(Supplied material begins)
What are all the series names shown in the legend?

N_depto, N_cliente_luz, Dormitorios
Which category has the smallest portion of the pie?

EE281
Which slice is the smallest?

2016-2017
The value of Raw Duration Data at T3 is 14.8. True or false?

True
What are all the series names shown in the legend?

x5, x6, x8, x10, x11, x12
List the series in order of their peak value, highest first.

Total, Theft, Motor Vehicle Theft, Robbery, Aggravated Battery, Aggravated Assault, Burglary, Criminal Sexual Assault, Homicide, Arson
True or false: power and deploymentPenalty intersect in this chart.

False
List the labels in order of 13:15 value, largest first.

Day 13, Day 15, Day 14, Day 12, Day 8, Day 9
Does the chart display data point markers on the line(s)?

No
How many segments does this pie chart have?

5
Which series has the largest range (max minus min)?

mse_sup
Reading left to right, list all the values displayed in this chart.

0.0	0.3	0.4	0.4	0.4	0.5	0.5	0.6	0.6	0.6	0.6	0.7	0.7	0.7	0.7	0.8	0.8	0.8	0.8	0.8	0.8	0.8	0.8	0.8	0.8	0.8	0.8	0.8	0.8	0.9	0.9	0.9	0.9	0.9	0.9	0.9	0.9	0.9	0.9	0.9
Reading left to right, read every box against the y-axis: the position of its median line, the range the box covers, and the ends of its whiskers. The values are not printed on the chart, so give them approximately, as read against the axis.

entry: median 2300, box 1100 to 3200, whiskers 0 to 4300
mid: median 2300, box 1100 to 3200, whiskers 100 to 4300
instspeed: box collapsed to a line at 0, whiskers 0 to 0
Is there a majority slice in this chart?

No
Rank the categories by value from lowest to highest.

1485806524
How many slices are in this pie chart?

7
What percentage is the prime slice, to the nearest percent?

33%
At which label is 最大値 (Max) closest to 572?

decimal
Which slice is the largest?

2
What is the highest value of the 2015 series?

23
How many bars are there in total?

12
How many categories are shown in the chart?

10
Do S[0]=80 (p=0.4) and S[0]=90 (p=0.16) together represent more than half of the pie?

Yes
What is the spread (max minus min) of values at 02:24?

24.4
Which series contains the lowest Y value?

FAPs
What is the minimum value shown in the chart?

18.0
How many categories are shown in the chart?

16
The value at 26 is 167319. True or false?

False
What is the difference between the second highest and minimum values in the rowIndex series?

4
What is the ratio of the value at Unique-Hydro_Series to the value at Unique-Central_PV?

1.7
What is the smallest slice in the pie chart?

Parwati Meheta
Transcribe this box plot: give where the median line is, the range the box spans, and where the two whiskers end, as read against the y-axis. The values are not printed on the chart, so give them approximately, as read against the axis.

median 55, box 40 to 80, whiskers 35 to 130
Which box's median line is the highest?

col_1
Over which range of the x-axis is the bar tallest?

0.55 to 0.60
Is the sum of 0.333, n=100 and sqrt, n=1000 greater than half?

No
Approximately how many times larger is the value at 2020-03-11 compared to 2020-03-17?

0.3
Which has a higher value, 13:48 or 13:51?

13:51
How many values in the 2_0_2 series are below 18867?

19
(Supplied material ends)
[Prompt] Count the lines in the records above that contain the word "there" and reply with the number alone.

[Final answer] 2